John Gosden and Frankie Dettori combined for Conduit (2008) and Logician (2019), a partnership that produced some of the most visually impressive St Leger performances of the modern era. Gosden also trained Masked Marvel (2011) and Arctic Cosmos (2010) with William Buick in the saddle, and Lucarno (2007) with Jimmy Fortune. Four St Leger winners across four different jockeys underscores Gosden’s ability to prepare horses for the race regardless of who rides them.

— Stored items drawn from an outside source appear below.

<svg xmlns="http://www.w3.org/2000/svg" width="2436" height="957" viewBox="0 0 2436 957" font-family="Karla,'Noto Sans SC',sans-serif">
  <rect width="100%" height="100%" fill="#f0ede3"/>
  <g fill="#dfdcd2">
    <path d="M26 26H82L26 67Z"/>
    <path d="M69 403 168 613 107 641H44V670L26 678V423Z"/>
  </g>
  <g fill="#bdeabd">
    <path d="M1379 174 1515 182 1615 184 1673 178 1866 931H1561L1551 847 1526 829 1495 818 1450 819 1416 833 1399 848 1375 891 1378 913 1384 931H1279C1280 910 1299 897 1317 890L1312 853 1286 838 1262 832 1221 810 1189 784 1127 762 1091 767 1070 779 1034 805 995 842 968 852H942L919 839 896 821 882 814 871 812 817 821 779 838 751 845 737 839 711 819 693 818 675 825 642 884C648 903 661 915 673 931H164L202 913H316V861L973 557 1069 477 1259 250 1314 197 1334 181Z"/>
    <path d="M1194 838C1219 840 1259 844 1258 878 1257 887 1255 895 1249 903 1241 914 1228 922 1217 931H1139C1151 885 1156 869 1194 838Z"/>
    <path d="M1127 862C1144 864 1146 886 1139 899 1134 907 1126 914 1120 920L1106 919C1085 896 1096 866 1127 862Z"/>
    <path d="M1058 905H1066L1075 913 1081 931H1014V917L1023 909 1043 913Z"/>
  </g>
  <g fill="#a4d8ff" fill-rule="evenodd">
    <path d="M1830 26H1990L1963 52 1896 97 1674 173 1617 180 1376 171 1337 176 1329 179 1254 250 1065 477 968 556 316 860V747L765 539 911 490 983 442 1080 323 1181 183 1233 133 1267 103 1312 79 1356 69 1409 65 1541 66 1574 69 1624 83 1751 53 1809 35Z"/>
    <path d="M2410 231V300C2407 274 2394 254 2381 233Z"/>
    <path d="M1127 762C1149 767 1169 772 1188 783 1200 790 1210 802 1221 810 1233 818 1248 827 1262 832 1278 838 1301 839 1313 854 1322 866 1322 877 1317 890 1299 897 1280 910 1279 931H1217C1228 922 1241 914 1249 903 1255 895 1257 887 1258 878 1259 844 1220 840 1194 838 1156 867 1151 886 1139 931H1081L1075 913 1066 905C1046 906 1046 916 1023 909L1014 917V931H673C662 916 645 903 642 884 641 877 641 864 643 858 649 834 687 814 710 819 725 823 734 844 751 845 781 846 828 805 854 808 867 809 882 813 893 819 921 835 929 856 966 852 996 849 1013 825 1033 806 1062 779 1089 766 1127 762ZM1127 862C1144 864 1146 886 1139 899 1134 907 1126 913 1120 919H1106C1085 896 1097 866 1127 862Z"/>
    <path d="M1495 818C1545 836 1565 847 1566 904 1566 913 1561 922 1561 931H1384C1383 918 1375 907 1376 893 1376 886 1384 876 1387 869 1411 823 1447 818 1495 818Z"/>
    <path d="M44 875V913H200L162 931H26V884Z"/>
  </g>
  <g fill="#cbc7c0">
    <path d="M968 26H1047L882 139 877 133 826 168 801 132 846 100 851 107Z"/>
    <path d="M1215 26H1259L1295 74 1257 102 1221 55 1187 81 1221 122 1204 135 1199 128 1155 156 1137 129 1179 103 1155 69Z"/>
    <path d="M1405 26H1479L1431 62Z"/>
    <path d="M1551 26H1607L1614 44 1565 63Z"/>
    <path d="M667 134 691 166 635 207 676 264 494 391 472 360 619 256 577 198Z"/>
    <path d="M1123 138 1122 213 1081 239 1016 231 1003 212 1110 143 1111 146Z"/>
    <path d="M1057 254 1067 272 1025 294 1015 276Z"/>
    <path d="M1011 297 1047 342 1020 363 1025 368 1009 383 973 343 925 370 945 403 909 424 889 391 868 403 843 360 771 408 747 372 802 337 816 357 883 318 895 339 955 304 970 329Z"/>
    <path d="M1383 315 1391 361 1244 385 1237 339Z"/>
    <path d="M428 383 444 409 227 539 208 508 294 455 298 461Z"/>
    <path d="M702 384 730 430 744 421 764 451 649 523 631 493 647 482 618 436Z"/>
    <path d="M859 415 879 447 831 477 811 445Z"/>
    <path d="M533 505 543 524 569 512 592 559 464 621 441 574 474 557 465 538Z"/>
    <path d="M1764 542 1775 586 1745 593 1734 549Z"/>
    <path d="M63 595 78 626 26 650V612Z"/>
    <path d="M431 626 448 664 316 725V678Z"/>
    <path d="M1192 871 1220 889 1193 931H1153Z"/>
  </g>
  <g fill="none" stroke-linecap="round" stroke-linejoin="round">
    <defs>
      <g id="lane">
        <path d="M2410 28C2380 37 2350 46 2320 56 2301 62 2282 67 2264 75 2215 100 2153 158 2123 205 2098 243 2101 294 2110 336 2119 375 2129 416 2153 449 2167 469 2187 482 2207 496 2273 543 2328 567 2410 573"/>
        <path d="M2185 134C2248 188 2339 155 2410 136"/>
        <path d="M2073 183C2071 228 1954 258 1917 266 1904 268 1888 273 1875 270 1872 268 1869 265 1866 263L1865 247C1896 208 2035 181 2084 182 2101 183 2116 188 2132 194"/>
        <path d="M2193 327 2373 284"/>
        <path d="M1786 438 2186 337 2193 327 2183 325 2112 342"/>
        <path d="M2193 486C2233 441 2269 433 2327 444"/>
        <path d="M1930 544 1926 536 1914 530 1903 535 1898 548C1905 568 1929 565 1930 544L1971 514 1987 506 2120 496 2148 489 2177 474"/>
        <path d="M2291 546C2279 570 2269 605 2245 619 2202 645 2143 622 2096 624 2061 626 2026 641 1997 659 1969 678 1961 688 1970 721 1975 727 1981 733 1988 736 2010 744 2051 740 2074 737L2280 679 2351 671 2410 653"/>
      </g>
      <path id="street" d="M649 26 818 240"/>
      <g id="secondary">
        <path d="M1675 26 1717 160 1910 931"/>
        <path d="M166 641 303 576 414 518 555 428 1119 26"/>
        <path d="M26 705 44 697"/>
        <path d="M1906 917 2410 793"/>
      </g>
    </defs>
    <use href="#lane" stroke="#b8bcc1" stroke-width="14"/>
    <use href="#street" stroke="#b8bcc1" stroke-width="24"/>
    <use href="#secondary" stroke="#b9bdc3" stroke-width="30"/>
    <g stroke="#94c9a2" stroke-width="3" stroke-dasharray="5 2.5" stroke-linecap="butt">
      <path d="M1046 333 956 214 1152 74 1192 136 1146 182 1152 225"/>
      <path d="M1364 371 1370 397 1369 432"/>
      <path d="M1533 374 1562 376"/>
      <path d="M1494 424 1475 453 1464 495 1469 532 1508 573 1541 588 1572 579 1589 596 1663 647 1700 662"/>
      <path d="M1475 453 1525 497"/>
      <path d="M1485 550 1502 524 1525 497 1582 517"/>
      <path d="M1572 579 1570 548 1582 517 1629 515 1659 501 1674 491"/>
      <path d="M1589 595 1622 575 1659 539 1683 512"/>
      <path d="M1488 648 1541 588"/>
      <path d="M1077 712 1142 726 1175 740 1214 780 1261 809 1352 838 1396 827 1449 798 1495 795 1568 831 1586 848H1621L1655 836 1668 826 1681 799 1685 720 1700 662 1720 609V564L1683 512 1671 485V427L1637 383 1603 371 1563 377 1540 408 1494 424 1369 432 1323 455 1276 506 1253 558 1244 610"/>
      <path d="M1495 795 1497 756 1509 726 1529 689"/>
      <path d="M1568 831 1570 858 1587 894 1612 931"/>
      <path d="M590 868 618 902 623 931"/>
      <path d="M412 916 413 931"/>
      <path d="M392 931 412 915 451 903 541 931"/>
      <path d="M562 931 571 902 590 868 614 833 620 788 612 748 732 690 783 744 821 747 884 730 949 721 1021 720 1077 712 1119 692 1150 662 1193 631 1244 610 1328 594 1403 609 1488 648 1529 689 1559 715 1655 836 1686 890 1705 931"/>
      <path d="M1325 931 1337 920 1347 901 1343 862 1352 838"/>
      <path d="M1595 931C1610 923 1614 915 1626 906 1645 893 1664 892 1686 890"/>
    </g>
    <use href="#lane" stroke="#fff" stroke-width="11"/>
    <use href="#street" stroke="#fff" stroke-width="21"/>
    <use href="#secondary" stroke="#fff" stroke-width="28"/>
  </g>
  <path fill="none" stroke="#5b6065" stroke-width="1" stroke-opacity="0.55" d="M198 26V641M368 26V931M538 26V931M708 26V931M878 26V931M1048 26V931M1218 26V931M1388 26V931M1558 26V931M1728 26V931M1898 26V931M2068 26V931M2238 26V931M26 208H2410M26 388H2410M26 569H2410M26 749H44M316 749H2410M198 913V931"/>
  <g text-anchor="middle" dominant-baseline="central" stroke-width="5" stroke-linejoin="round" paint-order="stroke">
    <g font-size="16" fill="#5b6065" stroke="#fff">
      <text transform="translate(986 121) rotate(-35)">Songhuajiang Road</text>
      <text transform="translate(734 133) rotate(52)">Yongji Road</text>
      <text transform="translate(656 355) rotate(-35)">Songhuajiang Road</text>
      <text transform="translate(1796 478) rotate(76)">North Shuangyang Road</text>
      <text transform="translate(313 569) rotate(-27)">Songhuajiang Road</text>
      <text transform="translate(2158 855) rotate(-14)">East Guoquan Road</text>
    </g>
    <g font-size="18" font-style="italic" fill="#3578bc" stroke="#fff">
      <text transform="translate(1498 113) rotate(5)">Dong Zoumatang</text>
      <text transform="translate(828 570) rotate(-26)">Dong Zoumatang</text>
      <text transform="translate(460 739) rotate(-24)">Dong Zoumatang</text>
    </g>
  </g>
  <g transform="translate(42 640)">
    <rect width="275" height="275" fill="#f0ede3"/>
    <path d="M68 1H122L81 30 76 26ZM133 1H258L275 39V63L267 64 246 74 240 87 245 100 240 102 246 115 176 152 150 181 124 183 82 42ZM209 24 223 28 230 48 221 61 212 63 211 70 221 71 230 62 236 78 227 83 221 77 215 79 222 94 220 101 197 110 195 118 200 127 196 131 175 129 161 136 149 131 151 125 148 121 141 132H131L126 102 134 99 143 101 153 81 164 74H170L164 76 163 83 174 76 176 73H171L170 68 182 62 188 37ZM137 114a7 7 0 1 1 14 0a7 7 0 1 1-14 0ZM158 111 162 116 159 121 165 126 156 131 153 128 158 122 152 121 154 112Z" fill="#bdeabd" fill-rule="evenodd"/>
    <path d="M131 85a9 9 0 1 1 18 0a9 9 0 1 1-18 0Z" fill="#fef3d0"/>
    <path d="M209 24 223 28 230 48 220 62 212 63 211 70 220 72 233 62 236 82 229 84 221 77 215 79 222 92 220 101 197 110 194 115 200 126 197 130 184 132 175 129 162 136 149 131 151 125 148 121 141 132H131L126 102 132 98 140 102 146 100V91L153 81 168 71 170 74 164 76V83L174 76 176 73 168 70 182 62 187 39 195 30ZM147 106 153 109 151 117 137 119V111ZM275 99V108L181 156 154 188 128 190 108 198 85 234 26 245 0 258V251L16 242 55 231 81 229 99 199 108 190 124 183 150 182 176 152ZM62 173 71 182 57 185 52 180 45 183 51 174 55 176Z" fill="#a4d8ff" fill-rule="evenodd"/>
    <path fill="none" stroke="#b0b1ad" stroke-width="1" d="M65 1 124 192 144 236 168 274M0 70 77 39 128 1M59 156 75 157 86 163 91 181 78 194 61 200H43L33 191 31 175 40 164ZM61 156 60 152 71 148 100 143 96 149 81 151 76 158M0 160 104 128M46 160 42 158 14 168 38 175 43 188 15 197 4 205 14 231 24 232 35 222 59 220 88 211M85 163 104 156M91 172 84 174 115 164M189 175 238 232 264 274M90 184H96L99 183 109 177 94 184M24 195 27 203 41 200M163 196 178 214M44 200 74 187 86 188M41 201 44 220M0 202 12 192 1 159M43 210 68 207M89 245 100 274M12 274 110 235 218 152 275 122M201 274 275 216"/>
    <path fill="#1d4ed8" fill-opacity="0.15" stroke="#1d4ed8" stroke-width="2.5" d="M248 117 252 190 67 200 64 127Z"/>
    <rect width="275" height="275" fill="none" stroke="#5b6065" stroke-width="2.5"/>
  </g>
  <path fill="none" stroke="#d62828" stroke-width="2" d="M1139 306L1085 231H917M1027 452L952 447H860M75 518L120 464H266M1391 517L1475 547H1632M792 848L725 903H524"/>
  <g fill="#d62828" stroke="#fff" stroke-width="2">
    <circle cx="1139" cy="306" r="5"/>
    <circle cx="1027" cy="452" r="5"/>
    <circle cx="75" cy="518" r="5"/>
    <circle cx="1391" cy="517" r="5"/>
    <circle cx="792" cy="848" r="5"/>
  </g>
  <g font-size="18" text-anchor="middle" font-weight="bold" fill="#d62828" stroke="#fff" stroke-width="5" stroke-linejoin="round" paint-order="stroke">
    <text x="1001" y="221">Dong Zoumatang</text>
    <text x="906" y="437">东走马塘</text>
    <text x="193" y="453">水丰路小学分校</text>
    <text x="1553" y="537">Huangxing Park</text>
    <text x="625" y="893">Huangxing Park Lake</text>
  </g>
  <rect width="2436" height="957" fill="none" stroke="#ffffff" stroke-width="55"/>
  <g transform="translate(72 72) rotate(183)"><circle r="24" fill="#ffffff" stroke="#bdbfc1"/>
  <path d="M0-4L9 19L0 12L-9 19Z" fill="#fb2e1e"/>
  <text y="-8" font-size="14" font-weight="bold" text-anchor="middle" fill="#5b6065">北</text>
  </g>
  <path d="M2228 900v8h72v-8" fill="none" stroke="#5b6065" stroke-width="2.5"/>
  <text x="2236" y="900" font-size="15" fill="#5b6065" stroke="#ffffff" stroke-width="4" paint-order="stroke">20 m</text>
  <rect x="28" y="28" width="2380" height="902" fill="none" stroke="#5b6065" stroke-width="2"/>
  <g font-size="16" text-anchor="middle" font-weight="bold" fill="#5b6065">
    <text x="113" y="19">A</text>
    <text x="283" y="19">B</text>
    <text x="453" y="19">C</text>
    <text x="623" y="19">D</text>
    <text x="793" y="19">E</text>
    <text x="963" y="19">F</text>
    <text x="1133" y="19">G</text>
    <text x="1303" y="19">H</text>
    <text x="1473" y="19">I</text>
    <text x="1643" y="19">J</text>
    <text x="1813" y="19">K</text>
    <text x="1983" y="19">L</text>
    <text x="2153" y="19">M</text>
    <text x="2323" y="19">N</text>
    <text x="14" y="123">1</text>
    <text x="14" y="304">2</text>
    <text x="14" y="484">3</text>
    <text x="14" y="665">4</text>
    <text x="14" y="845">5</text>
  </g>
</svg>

Roger Varian, with Kingston Hill (2014) and Eldar Eldarov (2022), has proven himself a consistent St Leger threat. His partnership with Andrea Atzeni delivered Kingston Hill’s victory in 2014. Varian’s record suggests he targets the Leger specifically and knows how to prepare a horse for the unique demands of the distance.

For punters, the recurring partnerships matter because they indicate horses with a genuine campaign behind them. An O’Brien runner with Moore booked has a proven system delivering it. A Varian runner with an experienced jockey aboard has a trainer who knows the race. These are not guarantees, but they are structural advantages that the market sometimes underprices.